Hello. I’m attempting to run CloudQuery in Kubernetes. CloudQuery CLI v3.18.0. Source: Azure (v9.3.5). Destinations: BigQuery (v3.3.3), file (v3.4.6). Auth via environment variables.
When I run the container via Docker (dc up -d) on my local workstation, everything works as expected. However, when I run the container in Kubernetes (GCP), CloudQuery fails with the following error message:
ERR exiting with error error="failed to sync v3 source azure: rpc error: code = Unavailable desc = error reading from server: EOF" module=cli
I enabled --log-level debug, but that only added two lines to the log file. Does anyone here happen to have any tips for how I should proceed?
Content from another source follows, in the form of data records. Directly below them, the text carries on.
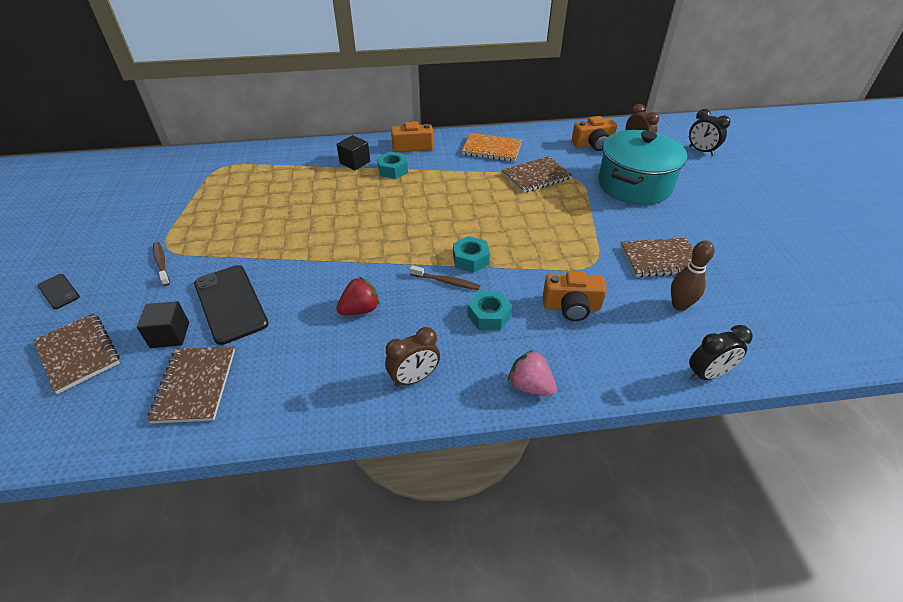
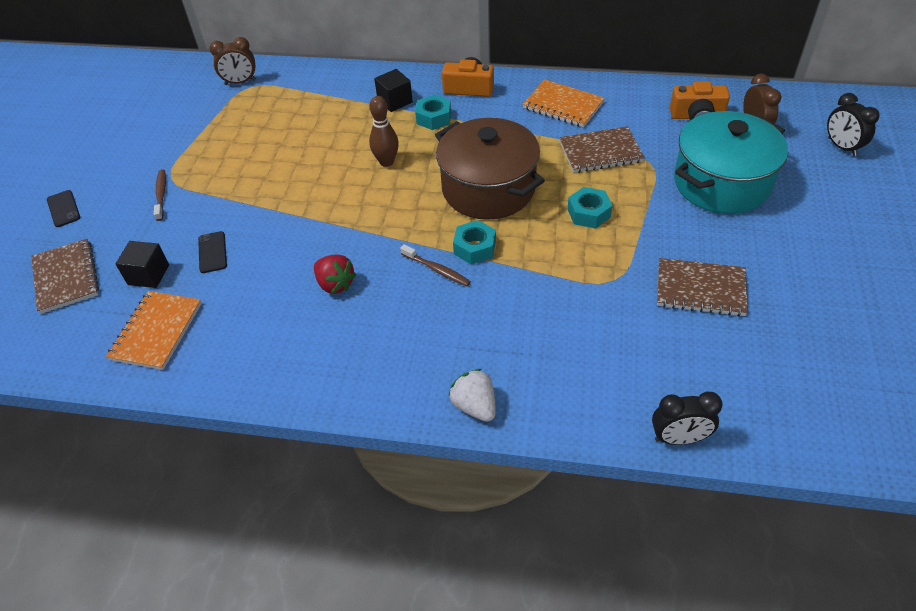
camera: 20 degrees right, 5 degrees up
brown notebook [147,346,235,423] -> orange notebook [106,291,202,370]
black phone [194,265,269,345] -> black phone [198,231,227,273], size x0.50
red strawberry [336,277,380,315] -> red strawberry turned 60 degrees clockwise [314,254,356,294]
brown clock [385,327,440,387] -> brown clock moved to [209,37,256,85]
turquoise nut [467,291,512,330] -> turquoise nut moved to [568,187,613,229]
pink strawberry [508,350,557,396] -> white strawberry [449,369,496,422]
orange camera [543,271,607,321] -> none
brown bowling pin [671,240,714,311] -> brown bowling pin moved to [369,96,399,167]
none -> brown pot [435,118,545,220]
I can’t say I’m versed at k8s, but as a quick check, we have a blog post (and video!) about running on k8s here. Maybe you’re missing a step? We’ll investigate further or potentially reach out to another team member if it all checks out.
Thanks, @kemal. I’ll take another look at that documentation.
Is there a way to enable debug log level for the plugins, or should the log level be passed along to the plugins via the CLI? I ask because I was surprised by the lack of extra logging with the flag enabled.
I don’t have solid evidence yet, but I’m wondering whether the pod is having trouble reaching Azure… so I was hoping to enable more logging at the plugin level to see whether my hunch is correct.
Some plugins (like AWS) allow debug logging at the plugin level through a config setting (aws_debug), but Azure right now does not. I think this is a good idea though, assuming it’s possible; I’ll open a feature request for it.
The best you can do for now is to set --log-level debug, which should still give you more information, just not at the Azure API call level.
To close the loop on this, the problem ended up being that the discovery_concurrency was way too high. Once I lowered that from the default of 400 down to 1, the error went away. 29 was the highest I could go without getting the error, so I settled on 25.
The error in the debug logs that CloudQuery provided was zero help in troubleshooting this. Hopefully, debug logging via issue #13994 will provide more useful information if/when that is implemented.